Incomplete breech (One or both feet enter the canal first)

c. Transverse IE

The baby is found in a position that is horizontal in the uterus such that his shoulder leads the way into the birth canal.

d. Multiple Pregnancy

In cases where the mother is to deliver more than one baby, there are chances that the labour is preterm, that is before the due date.

e. Delicate Condition Of The Baby

Both the mother and the baby are monitored through the entire period of labour and this helps the doctor determine any distress during the process. Sometimes a baby could develop a slower heartbeat or might have a bowel movement. In such cases; the doctor might use the help of a vacuum pump or arrange for an emergency C-section.

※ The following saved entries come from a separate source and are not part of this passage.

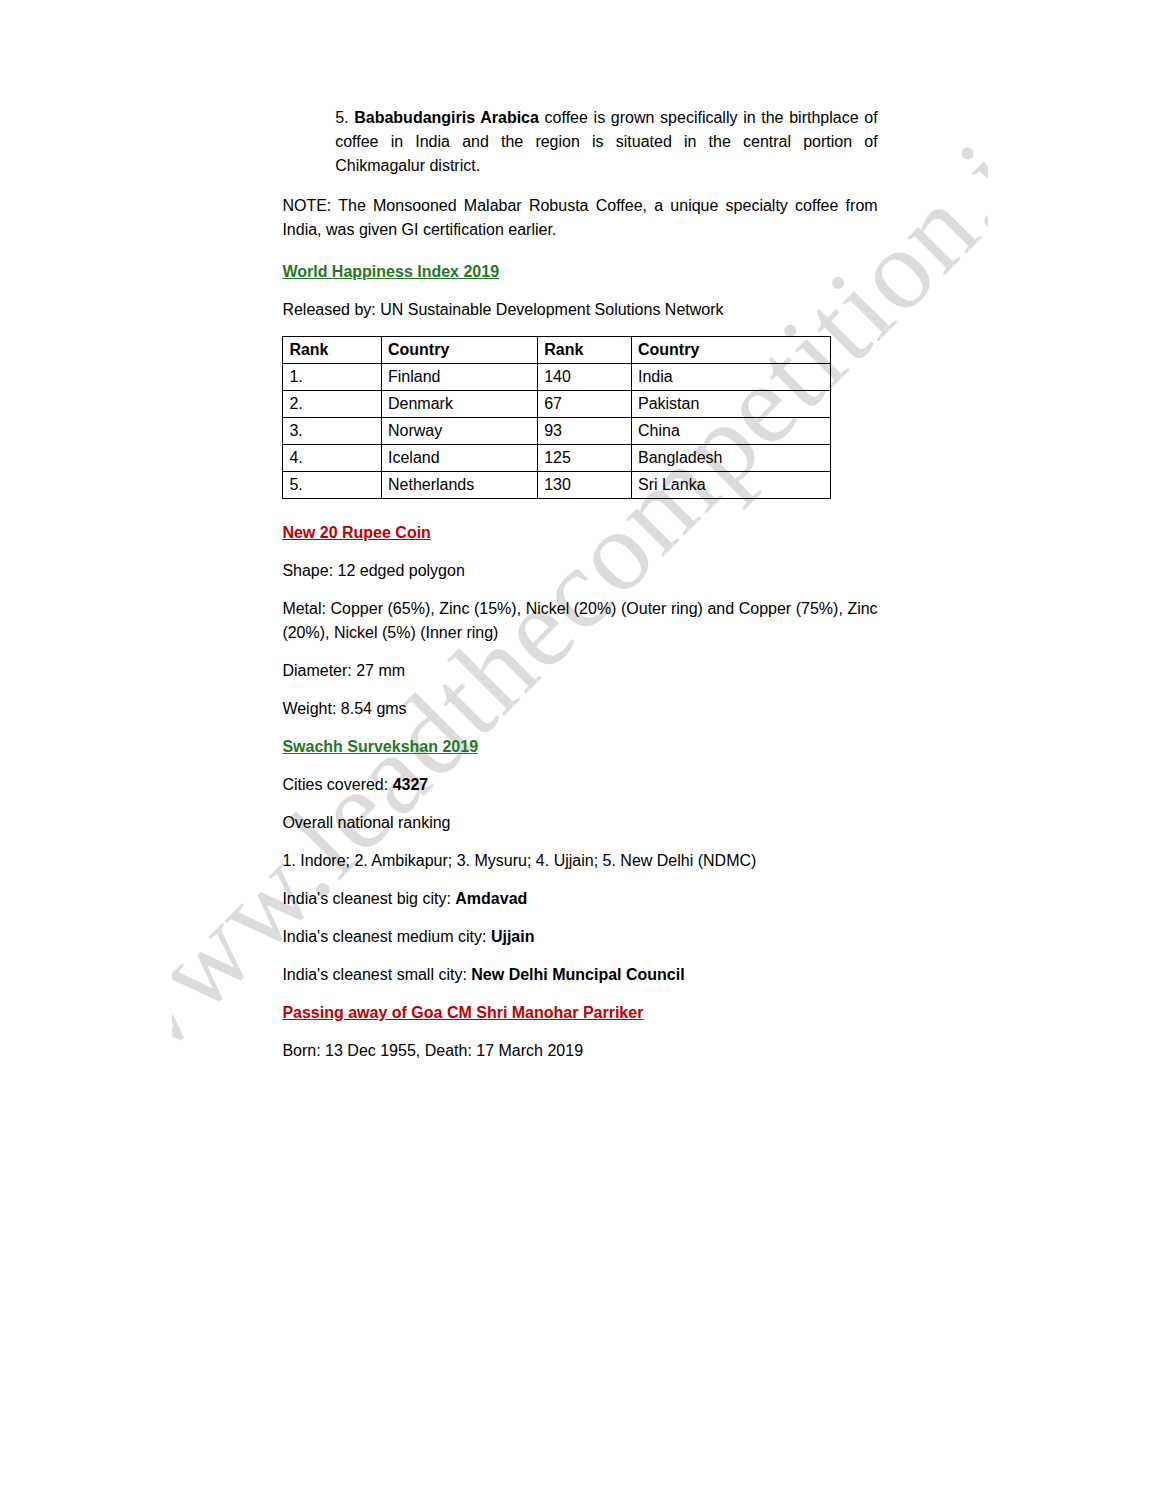www.leadthecompetition.in
5. Bababudangiris Arabica coffee is grown specifically in the birthplace of coffee in India and the region is situated in the central portion of Chikmagalur district.
NOTE: The Monsooned Malabar Robusta Coffee, a unique specialty coffee from India, was given GI certification earlier.
World Happiness Index 2019
Released by: UN Sustainable Development Solutions Network
| Rank | Country | Rank | Country |
| --- | --- | --- | --- |
| 1. | Finland | 140 | India |
| 2. | Denmark | 67 | Pakistan |
| 3. | Norway | 93 | China |
| 4. | Iceland | 125 | Bangladesh |
| 5. | Netherlands | 130 | Sri Lanka |
New 20 Rupee Coin
Shape: 12 edged polygon
Metal: Copper (65%), Zinc (15%), Nickel (20%) (Outer ring) and Copper (75%), Zinc (20%), Nickel (5%) (Inner ring)
Diameter: 27 mm
Weight: 8.54 gms
Swachh Survekshan 2019
Cities covered: 4327
Overall national ranking
1. Indore; 2. Ambikapur; 3. Mysuru; 4. Ujjain; 5. New Delhi (NDMC)
India's cleanest big city: Amdavad
India's cleanest medium city: Ujjain
India's cleanest small city: New Delhi Muncipal Council
Passing away of Goa CM Shri Manohar Parriker
Born: 13 Dec 1955, Death: 17 March 2019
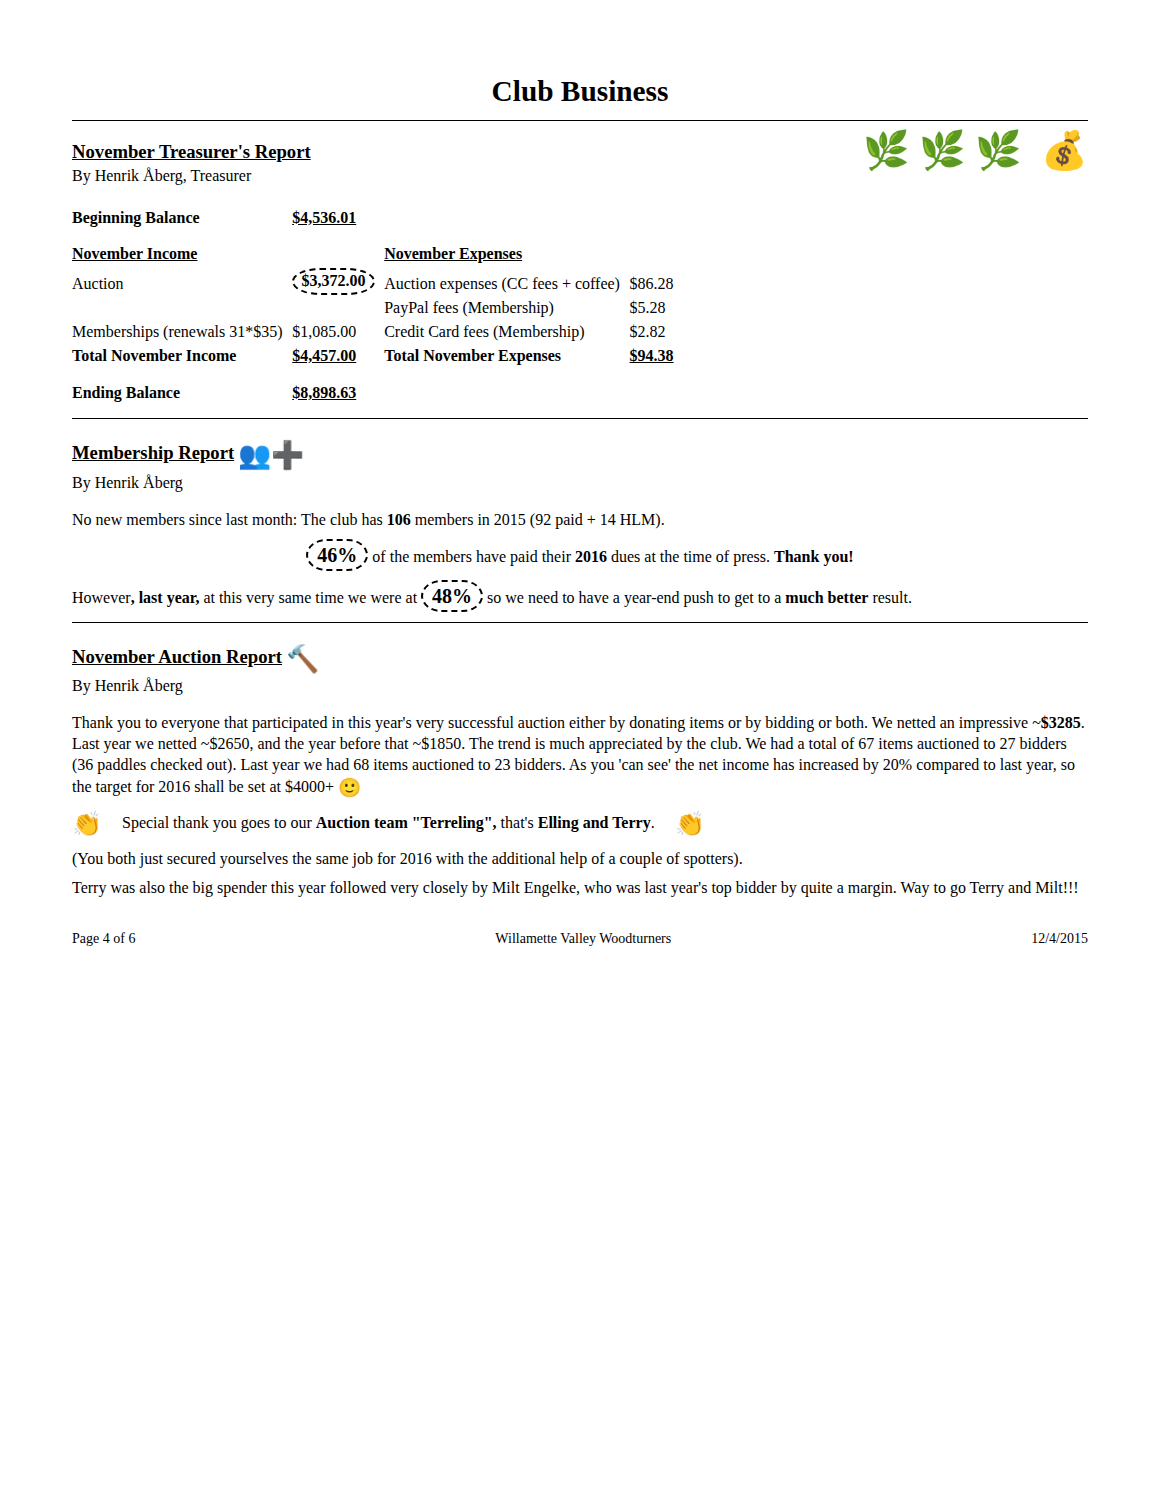Club Business
🌿 🌿 🌿 💰
November Treasurer's Report
By Henrik Åberg, Treasurer
| Beginning Balance | $4,536.01 | | |
| November Income | | November Expenses | |
| Auction | $3,372.00 | Auction expenses (CC fees + coffee) | $86.28 |
| | | PayPal fees (Membership) | $5.28 |
| Memberships (renewals 31*$35) | $1,085.00 | Credit Card fees (Membership) | $2.82 |
| Total November Income | $4,457.00 | Total November Expenses | $94.38 |
| Ending Balance | $8,898.63 | | |
Membership Report
👥➕
By Henrik Åberg
No new members since last month: The club has 106 members in 2015 (92 paid + 14 HLM).
46% of the members have paid their 2016 dues at the time of press. Thank you!
However, last year, at this very same time we were at 48% so we need to have a year-end push to get to a much better result.
November Auction Report
🔨
By Henrik Åberg
Thank you to everyone that participated in this year's very successful auction either by donating items or by bidding or both. We netted an impressive ~$3285. Last year we netted ~$2650, and the year before that ~$1850. The trend is much appreciated by the club. We had a total of 67 items auctioned to 27 bidders (36 paddles checked out). Last year we had 68 items auctioned to 23 bidders. As you 'can see' the net income has increased by 20% compared to last year, so the target for 2016 shall be set at $4000+ 🙂
👏 Special thank you goes to our Auction team "Terreling", that's Elling and Terry. 👏
(You both just secured yourselves the same job for 2016 with the additional help of a couple of spotters).
Terry was also the big spender this year followed very closely by Milt Engelke, who was last year's top bidder by quite a margin. Way to go Terry and Milt!!!
Page 4 of 6 Willamette Valley Woodturners 12/4/2015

f. Abnormal Foetal Heart Rate

If the heart rate of the baby goes outside the normal range of 110-160 beats per minute, or if the rhythm is unusual, the doctors might suggest a C-section.

g. Amniotic Fluid

The Amniotic fluid in the womb acts, as a cushion to keep the baby comfortable before birth. Rupturing of the sac before labour could mean fewer cushions for the umbilical cord or increased chances of infection. Most doctors would induce labour right away to decrease chances of infection to the baby.

Pregnancy and delivery though very delicate and complicated always have to be approached with the right frame of mind and a positive and confident attitude. All the best!